While there are many negative effects of exclusion, it can also have positive effects. One of the most cited positives is a “reality check” for the student. This is where a student may realise their behaviour is wrong and they need to improve. It can lead to the student working harder and getting better grades, and therefore improving their future and achieving their goals. 

This can be positive as it means they have been spotted as needing support by the school. After the exclusion they can access more help that they need to achieve within the school and later in life.  

After they return, the student may be evaluated for SEN or learning difficulties that may have been previously missed and therefore improve their behaviour. It is a chance for them to articulate the needs which have been missed that caused the bad behaviour, and therefore get them resolved. Also, in the case of permanent exclusion, the referral to a different school can be needed as the change in environment, as not all schools work for everyone.  

The new school may have different facilities or a different teaching style which benefits the student and therefore helps them improve their behaviour. Also, being referred to a Pupil Referral Unit may help, as they often have smaller class sizes and more individual attention from specialised behaviour teachers, which can help them get back onto the right track.

7. School Exclusion Can Damage Future Prospects

The long-term effects of exclusion on a pupil’s life can be huge. Mental health difficulties, social isolation and decreased self-esteem can all have a huge effect on people’s lives.  

It is estimated that the total cost of school exclusion to the state for each child over their lifetime is £370k. The cost to individuals, families, and the child themselves is likely to be much higher. This figure did not factor in the loss of employment opportunities, social isolation, stress-related illness cost or care costs (excluded children are much more likely to be in care) for the state or the child. This means that the cost is again likely very high.  

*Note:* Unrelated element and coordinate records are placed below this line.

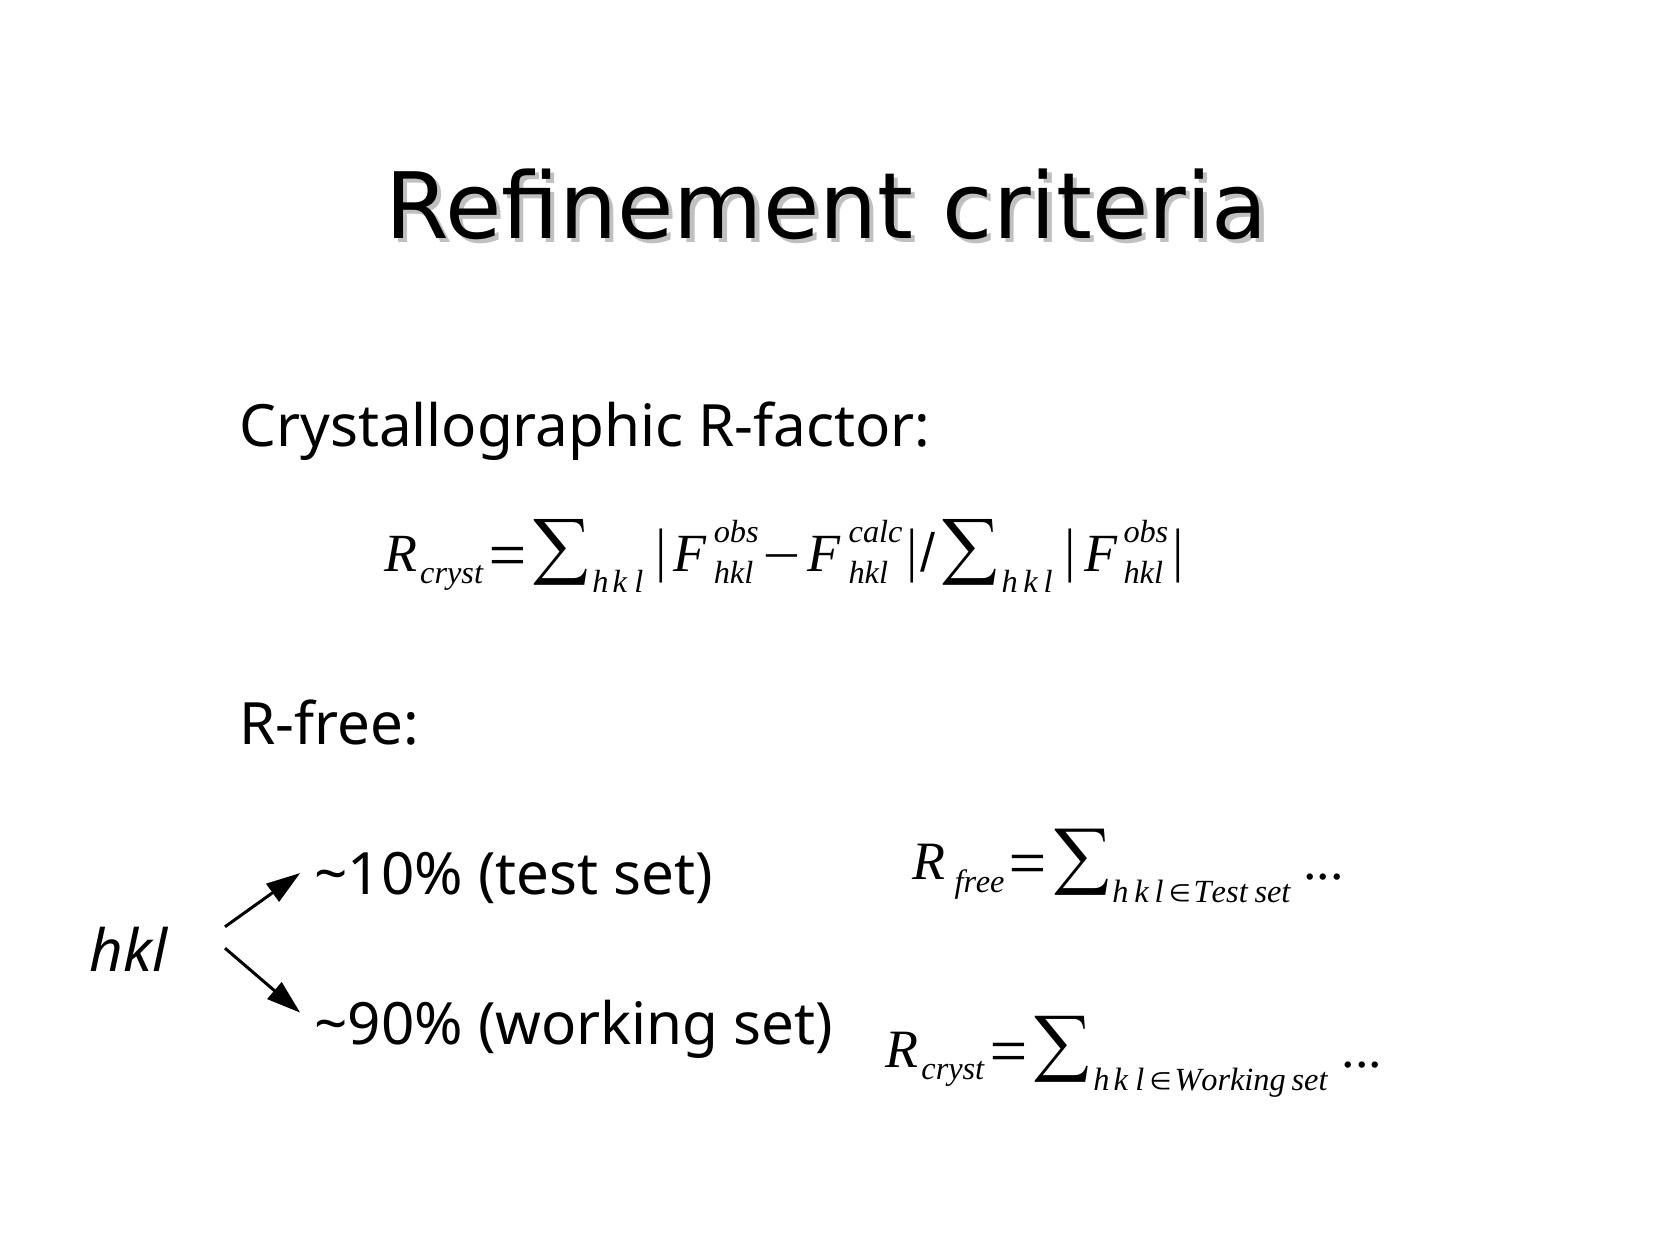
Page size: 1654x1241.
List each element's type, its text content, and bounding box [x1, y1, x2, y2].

chart [375, 515, 1196, 601]
text_box ~10% (test set) [300, 825, 783, 918]
chart [876, 1012, 1388, 1098]
text_box hkl [75, 901, 220, 996]
text_box Crystallographic R-factor: [225, 376, 1142, 470]
text_box R-free: [224, 675, 1163, 768]
chart [903, 825, 1351, 910]
title Refinement criteria [121, 102, 1534, 311]
text_box ~90% (working set) [300, 975, 852, 1146]
text_box [948, 862, 1388, 946]
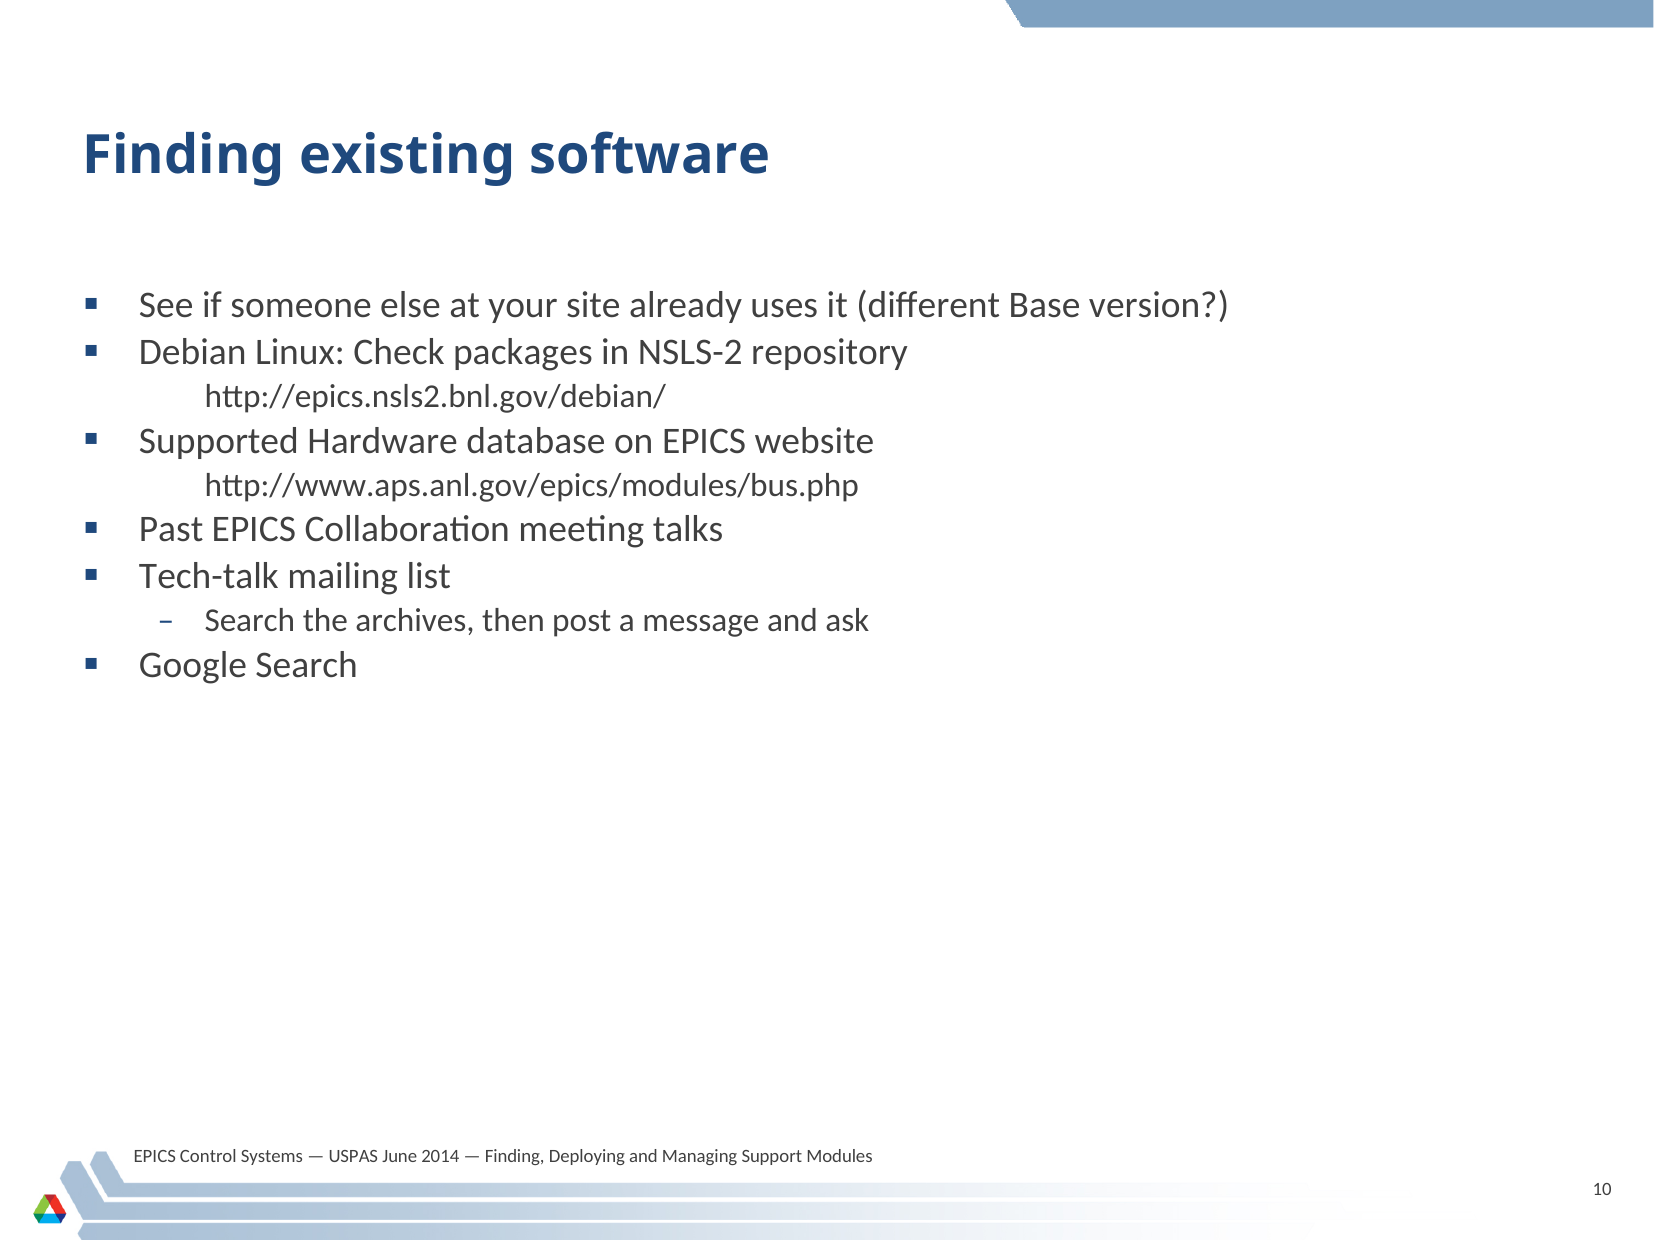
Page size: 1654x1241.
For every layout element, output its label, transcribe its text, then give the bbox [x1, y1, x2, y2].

Also, as mentioned previously, the exam result decrease related to missing school is a damaging factor for life prospects. If a student gets lower exam results, they may be unable to study their desired A-Levels and go on to a career of their choice. It also may mean that the student never reaches their full potential in life. Not only does this damage the student, but also society as we lose out on skills and careers which we need.

8. Lowering Self Esteem

Even after all this, one of the most damaging effects of school exclusion on students is the damage to their self-esteem. For many students, being excluded feels like a failure. They may feel like they are a bad person, or do not deserve help anymore, because their behaviour has been so bad that the school “doesn’t want to deal with them” anymore (this is of course, not true).  

Even for students who are frequently excluded, being told yet again that they are not allowed to come into school can be a huge blow and make them feel like they are worthless, this contributes to the mental health issues caused by exclusion. 

When nobody wants to be your friend, school can feel lonely and even harder than before, which can mean pupils act up to get attention, which increases the issue that the exclusion sought to punish. Having nobody to talk to also severely decreases self-esteem, as students begin to feel like they are evil or not with being friends with, or unlikeable. This can contribute to later attachment issues and mental health problems.

Schools Should Make Sure Help is Provided to Students Who Are Excluded

Schools should ensure that exclusion is accompanied by support such as counselling, reintegration meetings and assurance from staff that this is a punishment for a single incident and that they are still worthy of education and attention from staff. It is key to maintain this support to prevent recurring behaviour.  

If you have been affected by the issues discussed in the article and need further support, the Childline phone number (0800 1111) provides free and confidential support as well as on their website, for young people who need it. For those struggling with mental health, the Mind website has support and guidance for many issues you could be facing.